Panorama der Innovation

Ja, es ist verkürzend, die Kunst-Werkschau (Panorama des Scheiterns, Anfang Juni im Südpol) der Design-Werkschau an der HSLU im Sentimatt direkt gegenüberzustellen (Hohe Kunst hat schliesslich nichts mit den Niederungen des Kunsthandwerks zu tun, oder? Der Mensch macht sich’s leicht, er denkt bipolar). Ich tu’s trotzdem und konstatiere: die diesjährige Design-Werkschau bietet einmal mehr inspirierende Einblicke in die Ideenschmieden der Bereiche Textildesign, Illustration, Graphic Design, Video, Animation (und Design Management). Besonders hoch schlägt das Herz unsereins in textilen Gefilden auf der troisième étage, wo es vor Stofflichkeit knistert. Kein Wunder, schliesslich hängt das Textile (von lat. textere: weben, ein bisschen Schullatein liegt noch drin) unmittelbar mit dem Text zusammen. Q.e.d.

(Von Andrea Portmann)

Doch genug der gefiederten Worte. Nein, eigentlich nicht. Bevor sich nämlich nun vor den Augen der ehrenwerten Leserinnen eine Bildgalerie, gleichsam eines kostbaren Teppichs ausbreitet, seien noch einige mehr oder weniger geistreiche Kommentare und Gedankenblitze angebracht, die der Besucherin in Anbetracht dieser Fülle an kreativem Ausfluss durch den Kopf geschwirrt sind und nun ihrer Niederschrift harren. Randnotiz 1: Die Gedanken bewegen sich vom dritten Stock direkt ins Erdgeschoss. Randnotiz 2: Dies tut der Qualität derselben keinerlei Abbruch.

1) Gedanken beim Gang durch die Ausstellung des Fachbereichs «Textildesign» mit offenen Sinnen und wachem Geist (3. Stock)

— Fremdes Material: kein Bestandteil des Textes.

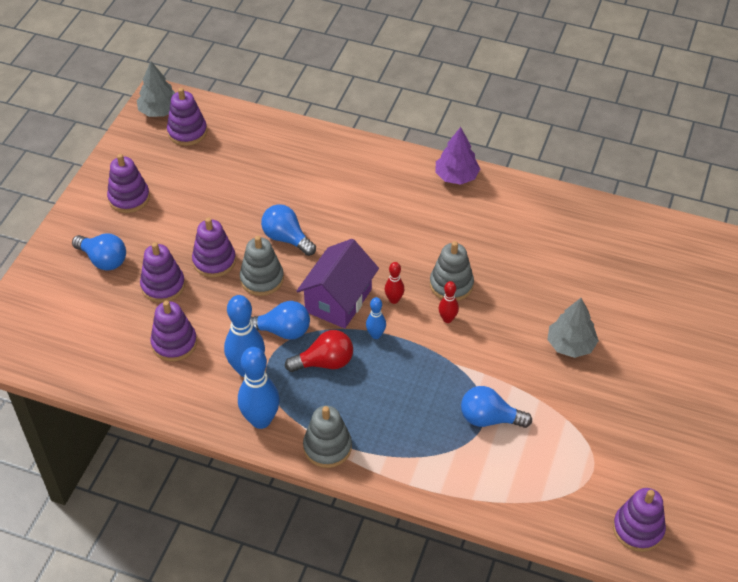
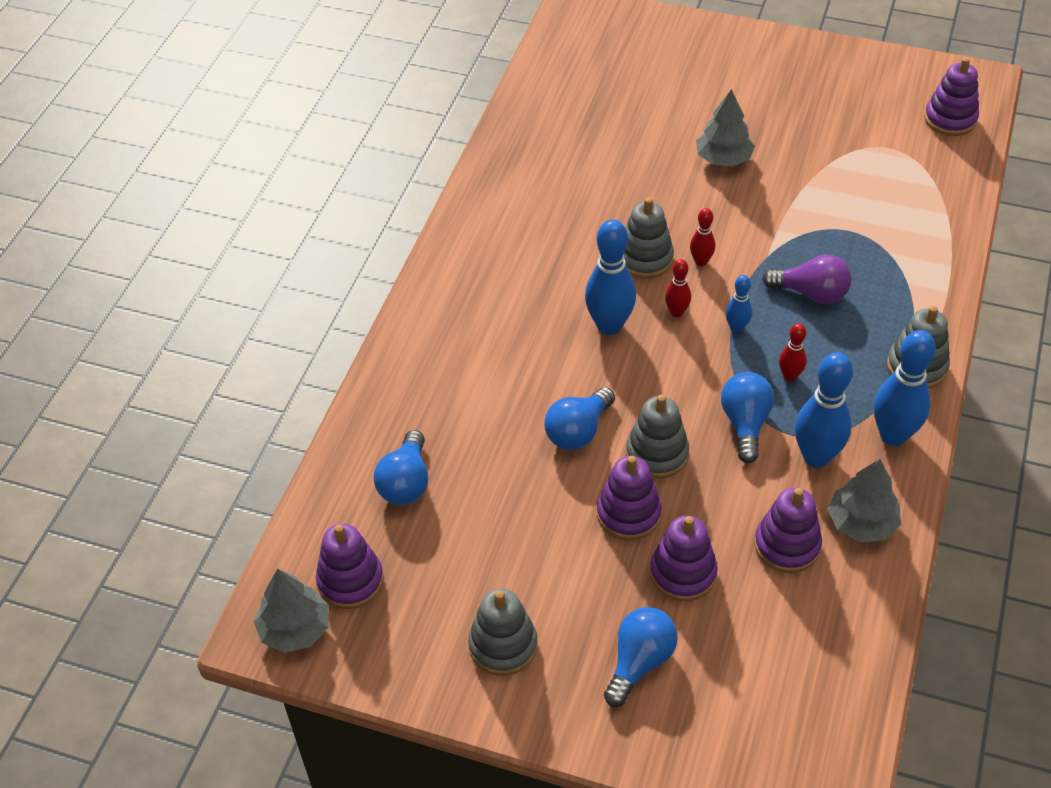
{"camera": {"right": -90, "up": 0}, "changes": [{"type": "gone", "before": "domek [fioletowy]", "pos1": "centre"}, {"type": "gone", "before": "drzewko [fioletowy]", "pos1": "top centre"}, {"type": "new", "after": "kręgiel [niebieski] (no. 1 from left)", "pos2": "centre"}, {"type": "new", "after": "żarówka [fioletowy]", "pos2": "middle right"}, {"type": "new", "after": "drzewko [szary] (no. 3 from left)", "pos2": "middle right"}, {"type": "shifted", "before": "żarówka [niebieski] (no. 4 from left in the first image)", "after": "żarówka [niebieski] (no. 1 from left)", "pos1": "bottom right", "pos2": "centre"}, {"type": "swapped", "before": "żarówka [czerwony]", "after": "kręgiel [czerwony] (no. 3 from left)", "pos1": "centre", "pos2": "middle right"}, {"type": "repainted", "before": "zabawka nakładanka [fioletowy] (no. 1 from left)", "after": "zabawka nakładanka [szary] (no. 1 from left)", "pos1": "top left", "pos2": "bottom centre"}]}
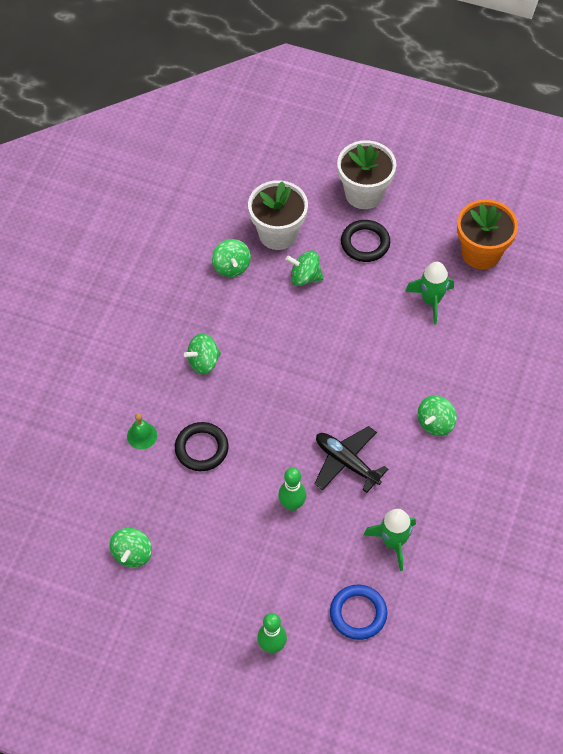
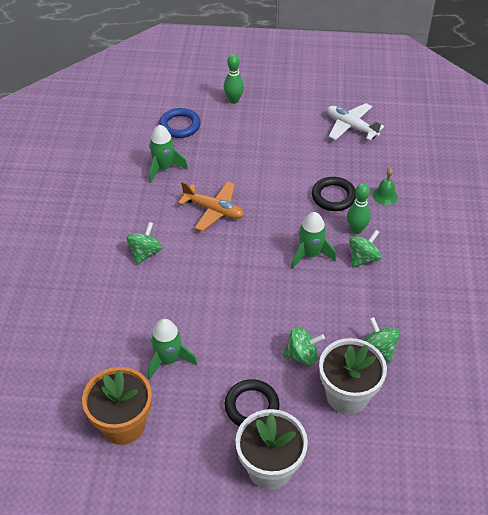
{"camera": {"right": 165, "up": -10}, "changes": [{"type": "new", "after": "rakieta [zielony] (no. 3 from left)", "pos2": "centre"}, {"type": "shifted", "before": "kręgiel [zielony] (no. 2 from left)", "pos1": "centre", "pos2": "middle right"}, {"type": "swapped", "before": "bączek [zielony] (no. 1 from left)", "after": "samolot [biały]", "pos1": "bottom left", "pos2": "top right"}, {"type": "repainted", "before": "samolot [czarny]", "after": "samolot [pomarańczowy]", "pos1": "centre", "pos2": "centre"}]}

* Schön zu sehen, wie sich Theorie und Praxis hier die Hand reichen: an einem Ort wird der Geschichte des Tischgedecks nachgegangen (früher hat man das schmutzige Messer ganz am Tischtuch abgestreift, so einfach war das) und gleichzeitig eine wundervolle Tischtuchkollektion mit Vogelstickereien und handgezeichneten farbigen Blumen präsentiert («Shine and dine», Nina Müller). Andernorts wird der (Zier)Funktion und vor allem auch den erotischen Implikationen der Schleife in der Geschichte der Mode nachgegangen und in der Praxis wird die Schleife in einer Kleiderkollektion auf verspielte Weise durchdekliniert, verfremdet, abstrahiert... («endlosSchleife», Janina Ammon)

* Überraschend, welch verästelte Wege im textilen Bereich eingeschlagen werden. Da hängt ein stofflicher mit grafischen Mustern bedruckter Paravant, auf dem durch weitere Muster-Projektionen kaleidoskopartige Überlagerungen entstehen («Lumilayers», Julia Sager). Textiles wird zu einem raum- und ambienteschaffenden Element. Andernorts werden ebenfalls Entgrenzungen zwischen Architektur und Textilem erprobt: ganz hinten im Raum sitzt ein Stuhl, den man sich ankleiden kann («How to wear a chair», Antonia Erni)

* Taktil: Die zahlreichen Logbücher, in denen  sich die Entwicklungsprozesse bis hin zu einer gereiften Kollektion sinnlich nachvollziehen lassen: Experimentieren, Suchen, Entwerfen, Verwerfen...

* Die Farbkombinationen, Strukturen, Texturen, Muster, Materialitäten regen den Geist an, bringen Ideen für die Gestaltung der eigenen Hüllen.

* Tolle Mise-en-scène, wobei man hier oftmals sagen kann: weniger ist oft mehr. Manch eine Arbeit, die dezenter präsentiert wird, ist inhaltlich überzeugender.

 

2) Gedanken beim sinnierenden Gang durch die Ausstellung der Abschlussarbeiten «Graphic Design»und "Illustration" (2. Stock)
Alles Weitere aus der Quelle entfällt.